**Reading text**

Re: WARNING in __mark_chain_precision

Alexei Starovoitov <alexei.starovoitov@xxxxxxxxx> · Tue, 3 Jan 2023 10:27:52 -0800

On Mon, Jan 2, 2023 at 1:42 AM Hao Sun <sunhao.th@xxxxxxxxx> wrote:
>
>
>
> Yonghong Song <yhs@xxxxxxxx> 于2023年1月2日周一 03:20写道：
> >
> >
> >
> > On 12/30/22 1:44 AM, Hao Sun wrote:
> >>
> >>
> >> Andrii Nakryiko <andrii.nakryiko@xxxxxxxxx> 于2022年12月30日周五 06:16写道：
> >>>
> >>> On Tue, Dec 27, 2022 at 9:24 PM Yonghong Song <yhs@xxxxxxxx> wrote:
> >>>>
> >>>>
> >>>>
> >>>> On 12/20/22 4:30 PM, Andrii Nakryiko wrote:
> >>>>> On Mon, Dec 19, 2022 at 11:13 AM <sdf@xxxxxxxxxx> wrote:
> >>>>>>
> >>>>>> On 12/19, Hao Sun wrote:
> >>>>>>> Hi,
> >>>>>>
> >>>>>>> The following backtracking bug can be triggered on the latest bpf-next and
> >>>>>>> Linux 6.1 with the C prog provided. I don't have enough knowledge about
> >>>>>>> this part in the verifier, don't know how to fix this.
> >>>>>>
> >>>>>> Maybe something related to commit be2ef8161572 ("bpf: allow precision
> >>>>>> tracking
> >>>>>> for programs with subprogs") and/or the related ones?
> >>>>>>
> >>>>>>
> >>>>>>> This can be reproduced on:
> >>>>>>
> >>>>>>> HEAD commit: 0e43662e61f2 tools/resolve_btfids: Use pkg-config to locate
> >>>>>>> libelf
> >>>>>>> git tree: bpf-next
> >>>>>>> console log: https://pastebin.com/raw/45hZ7iqm
> >>>>>>> kernel config: https://pastebin.com/raw/0pu1CHRm
> >>>>>>> C reproducer: https://pastebin.com/raw/tqsiezvT
> >>>>>>
> >>>>>>> func#0 @0
> >>>>>>> 0: R1=ctx(off=0,imm=0) R10=fp0
> >>>>>>> 0: (18) r2 = 0x8000000000000          ; R2_w=2251799813685248
> >>>>>>> 2: (18) r6 = 0xffff888027358000       ;
> >>>>>>> R6_w=map_ptr(off=0,ks=3032,vs=3664,imm=0)
> >>>>>>> 4: (18) r7 = 0xffff88802735a000       ;
> >>>>>>> R7_w=map_ptr(off=0,ks=156,vs=2624,imm=0)
> >>>>>>> 6: (18) r8 = 0xffff88802735e000       ;
> >>>>>>> R8_w=map_ptr(off=0,ks=2396,vs=76,imm=0)
> >>>>>>> 8: (18) r9 = 0x8e9700000000           ; R9_w=156779191205888
> >>>>>>> 10: (36) if w9 >= 0xffffffe3 goto pc+1
> >>>>>>> last_idx 10 first_idx 0
> >>>>>>> regs=200 stack=0 before 8: (18) r9 = 0x8e9700000000
> >>>>>>> 11: R9_w=156779191205888
> >>>>>>> 11: (85) call #0
> >>>>>>> 12: (cc) w2 s>>= w7
> >>>>>
> >>>>> w2 should have been set to NOT_INIT (because r1-r5 are clobbered by
> >>>>> calls) and rejected here as !read_ok (see check_reg_arg()) before
> >>>>> attempting to mark precision for r2. Can you please try to debug and
> >>>>> understand why that didn't happen here?

**Available data**
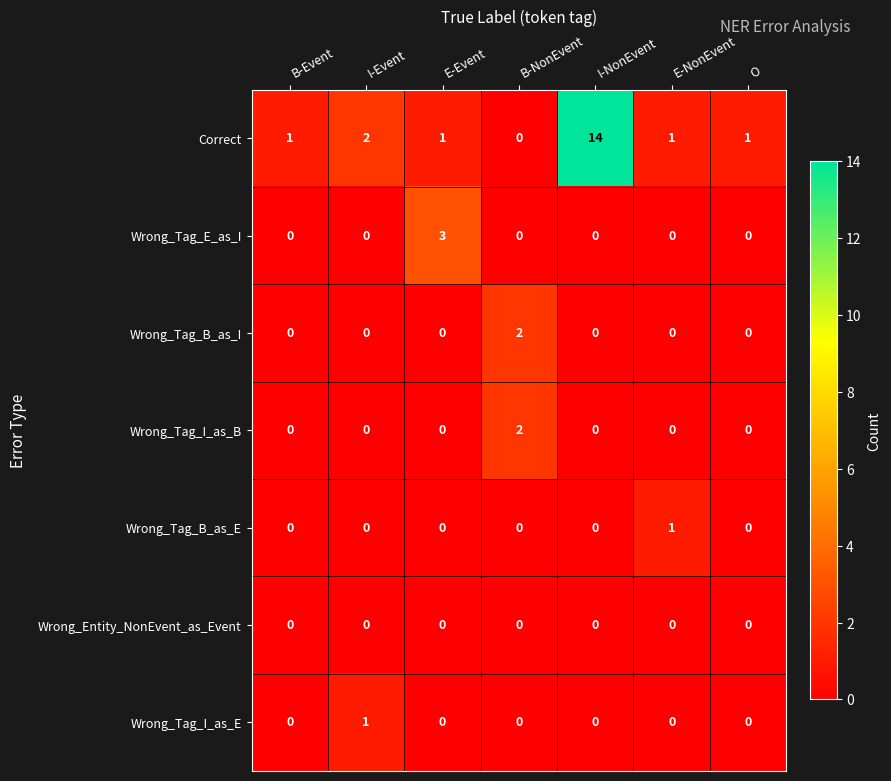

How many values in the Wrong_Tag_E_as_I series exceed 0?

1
---
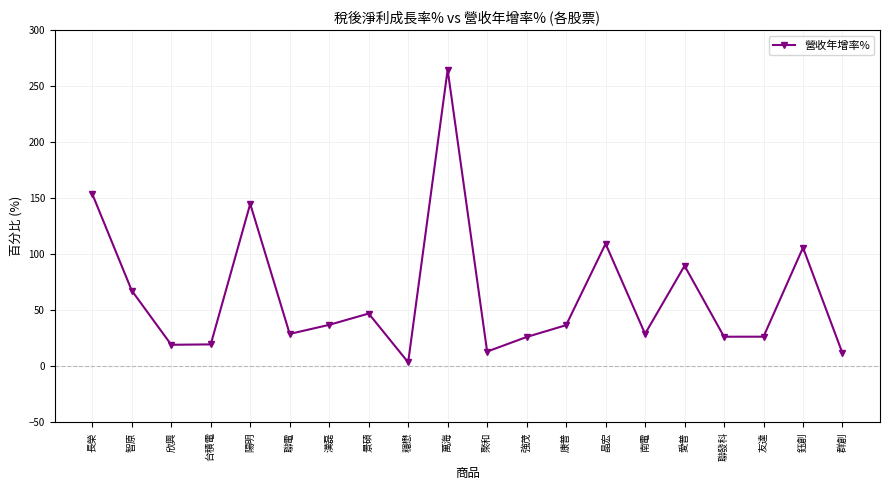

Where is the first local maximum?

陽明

**The task**
Please carry on the email thread about the __mark_chain_precision warning, writing the part that comes next.

**Output for this task**
> >>>>
> >>>> The verifier is doing the right thing here and the 'call #0' does
> >>>> implicitly cleared r1-r5.
> >>>>
> >>>> So for 'w2 s>>= w7', since w2 is used, the verifier tries to find
> >>>> its definition by backtracing. It encountered 'call #0', which clears
> >>>
> >>> and that's what I'm saying is incorrect. Normally we'd get !read_ok
> >>> error because s>>= is both READ and WRITE on w2, which is
> >>> uninitialized after call instruction according to BPF ABI. And that's
> >>> what actually seems to happen correctly in my (simpler) tests locally.
> >>> But something is special about this specific repro that somehow either
> >>> bypasses this logic, or attempts to mark precision before we get to
> >>> that test. That's what we should investigate. I haven't tried to run
> >>> this specific repro locally yet, so can't tell for sure.
> >>>
> >>
> >> So, the reason why w2 is not marked as uninit is that the kfunc call in
> >> the BPF program is invalid, "call #0", imm is zero, right?
> >
> > Yes, "call #0" is invalid. As the code below
> >
> >> /* skip for now, but return error when we find this in
> > fixup_kfunc_call */
> >>  if (!insn->imm)
> >>  return 0;
> >
> > The error report will be delayed later in fixup_kfunc_call().
> >
> > static int fixup_kfunc_call(struct bpf_verifier_env *env, struct
> > bpf_insn *insn,
> >                             struct bpf_insn *insn_buf, int insn_idx,
> > int *cnt)
> > {
> >         const struct bpf_kfunc_desc *desc;
> >
> >         if (!insn->imm) {
> >                 verbose(env, "invalid kernel function call not
> > eliminated in verifier pass\n");
> >                 return -EINVAL;
> >         }
> >
> >
> >> In check_kfunc_call(), it skips this error temporarily:
> >>
> >> /* skip for now, but return error when we find this in fixup_kfunc_call */
> >>  if (!insn->imm)
> >>  return 0;
> >>
> >> So the kfunc call is the previous instruction before "w2 s>>= w7", this
> >> leads to the warning in backtrack_insn():
> >>
> >> /* regular helper call sets R0 */
> >> *reg_mask &= ~1;
> >> if (*reg_mask & 0x3f) {
> >>      /* if backtracing was looking for registers R1-R5
> >>      * they should have been found already.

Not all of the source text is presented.